Contato – Boa parte do núcleo paulista do Passe Livre teve os primeiros contatos com o grupo no Ensino Médio e foi arregimentada enquanto eram secundaristas de grêmios estudantis. Vários são, agora, alunos USP, especialmente de cursos de ciências humanas, como filosofia, história, ciências sociais e direito.

Esse é o caso da estudante Nina Cappello Marcondes, de 23 anos, que ganhou destaque ao comparecer ao programa Roda Viva, da Rede Cultura, na última segunda-feira. Ao seu lado estava o professor Lucas Monteiro de Carvalho, de 29 anos, que leciona história em um colégio privado e é um veterano da USP. Também fazem parte da USP a estudante de geografia Mayara Vivian, de 23 anos, que assinou algumas das petições do movimento e trabalha como garçonete em um bar, Caio Martins, de 19 anos, e Érica de Oliveira, de 22 anos. Os dois últimos são estudantes de história. A idade média da maioria dos membros não passa de 30 anos. Entre as exceções está o professor de música Rafael Siqueira, de 38 anos.

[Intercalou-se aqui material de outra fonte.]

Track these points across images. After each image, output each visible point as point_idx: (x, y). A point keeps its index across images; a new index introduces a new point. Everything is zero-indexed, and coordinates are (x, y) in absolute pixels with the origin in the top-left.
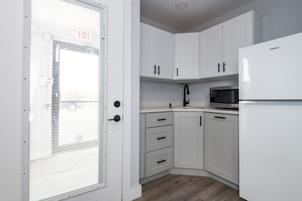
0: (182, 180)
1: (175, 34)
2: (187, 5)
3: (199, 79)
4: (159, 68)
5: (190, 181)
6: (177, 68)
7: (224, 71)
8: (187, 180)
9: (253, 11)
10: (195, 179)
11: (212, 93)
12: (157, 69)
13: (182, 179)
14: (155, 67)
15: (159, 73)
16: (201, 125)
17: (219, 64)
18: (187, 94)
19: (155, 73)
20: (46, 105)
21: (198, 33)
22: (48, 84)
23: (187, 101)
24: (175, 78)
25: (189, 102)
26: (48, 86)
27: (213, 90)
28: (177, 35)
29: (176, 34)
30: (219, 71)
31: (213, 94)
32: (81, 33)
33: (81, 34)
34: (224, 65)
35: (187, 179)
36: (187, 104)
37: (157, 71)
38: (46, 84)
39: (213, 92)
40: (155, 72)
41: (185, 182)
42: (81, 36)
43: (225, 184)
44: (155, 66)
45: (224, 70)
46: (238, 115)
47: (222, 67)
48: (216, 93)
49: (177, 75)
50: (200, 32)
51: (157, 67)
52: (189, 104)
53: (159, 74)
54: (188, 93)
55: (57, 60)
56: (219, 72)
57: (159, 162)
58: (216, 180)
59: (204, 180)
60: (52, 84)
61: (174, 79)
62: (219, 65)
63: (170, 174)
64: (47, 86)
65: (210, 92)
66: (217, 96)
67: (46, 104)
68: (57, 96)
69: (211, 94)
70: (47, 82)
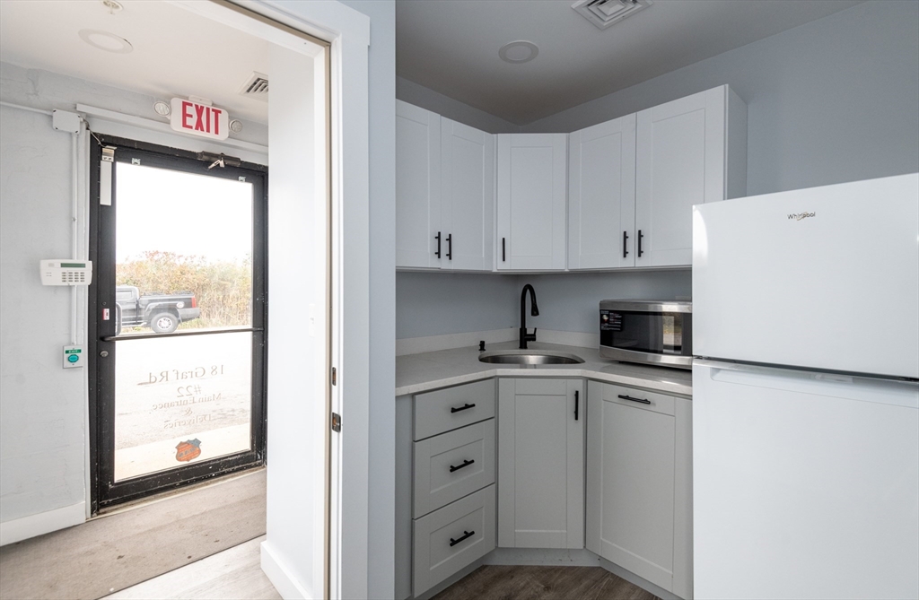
0: (523, 588)
1: (495, 135)
2: (534, 51)
3: (567, 270)
4: (449, 240)
5: (548, 588)
6: (504, 239)
7: (640, 256)
8: (538, 586)
9: (727, 85)
10: (560, 581)
11: (605, 318)
12: (444, 244)
13: (522, 584)
14: (439, 237)
15: (450, 255)
16: (577, 418)
17: (625, 233)
18: (533, 314)
19: (439, 257)
20: (67, 352)
21: (562, 136)
22: (71, 284)
23: (530, 331)
24: (498, 266)
25: (534, 335)
26: (75, 290)
27: (610, 311)
28: (504, 139)
29: (499, 135)
30: (625, 253)
31: (608, 321)
32: (191, 110)
33: (191, 116)
34: (640, 236)
35: (537, 583)
36: (530, 340)
37: (444, 250)
38: (66, 284)
39: (608, 315)
40: (438, 254)
41: (532, 593)
42: (192, 121)
43: (646, 592)
44: (439, 233)
45: (640, 253)
46: (689, 397)
47: (635, 241)
48: (618, 319)
49: (504, 260)
50: (569, 132)
51: (444, 237)
52: (534, 340)
53: (450, 259)
54: (535, 312)
55: (105, 200)
56: (625, 256)
57: (453, 543)
58: (621, 578)
59: (585, 583)
60: (88, 280)
61: (495, 270)
62: (625, 237)
63: (487, 566)
64: (70, 287)
65: (602, 315)
66: (622, 328)
67: (66, 349)
68: (107, 318)
69: (602, 321)
70: (67, 277)
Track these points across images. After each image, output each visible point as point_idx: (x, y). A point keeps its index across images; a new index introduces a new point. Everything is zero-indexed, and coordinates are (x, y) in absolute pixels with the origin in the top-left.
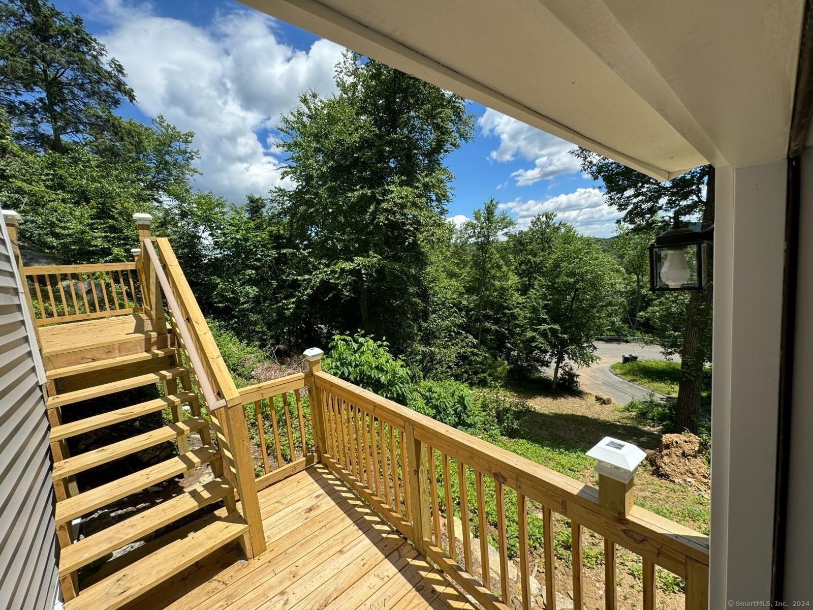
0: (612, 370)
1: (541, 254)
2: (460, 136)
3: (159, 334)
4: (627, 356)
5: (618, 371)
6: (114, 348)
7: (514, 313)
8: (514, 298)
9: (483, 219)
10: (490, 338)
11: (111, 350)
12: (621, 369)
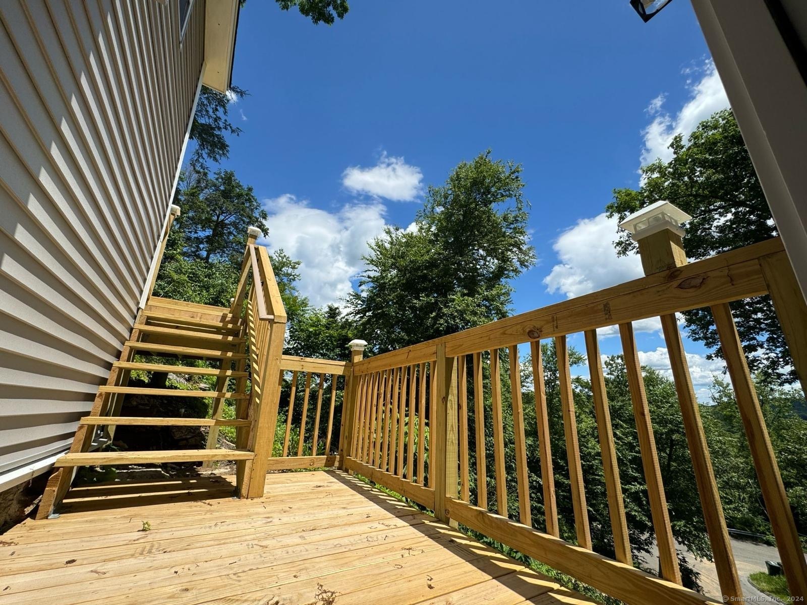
0: (755, 582)
1: (620, 398)
2: (521, 264)
3: (233, 317)
4: (773, 563)
5: (764, 585)
6: (197, 315)
7: (593, 465)
8: (590, 445)
9: (549, 353)
10: (563, 495)
11: (195, 316)
12: (769, 582)
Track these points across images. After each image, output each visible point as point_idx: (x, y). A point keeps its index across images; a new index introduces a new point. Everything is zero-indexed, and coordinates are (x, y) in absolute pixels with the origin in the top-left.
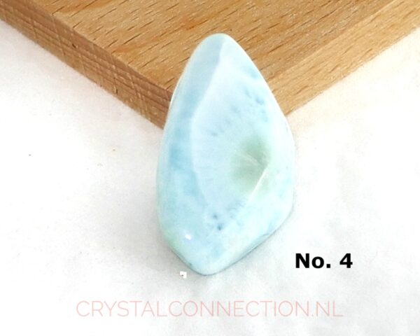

Simpatias – A maior parte deles não esconde a simpatia pelas causas de esquerda em seus perfis de redes sociais. O tom das falas segue a mesma linha, com citações também a anarquistas como Mikhail Bakunin. As influências culturais apontadas nas páginas revelam uma mistura curiosa de séries de TV americanas, esportes, música e assuntos caros à esquerda. No caso do membro Daniel Guimarães, de 29 anos, que atua como jornalista, o perfil aponta pela preferência por autores como Noam Chomsky, Edward Said, Naomi Klein e George Orwell. Os assuntos discutidos pouco revelam sobre seus membros, e raramente se desviam da causa do movimento. O MPL gostaria que as manifestações que se alastraram pelo Brasil também se mantivessem em sua bitola. Mas esse objetivo escapou ao controle. As manifestações ganharam dinâmica própria e dão sinais de que vão prosseguir sem rumo pré-definido. Com ou sem eles.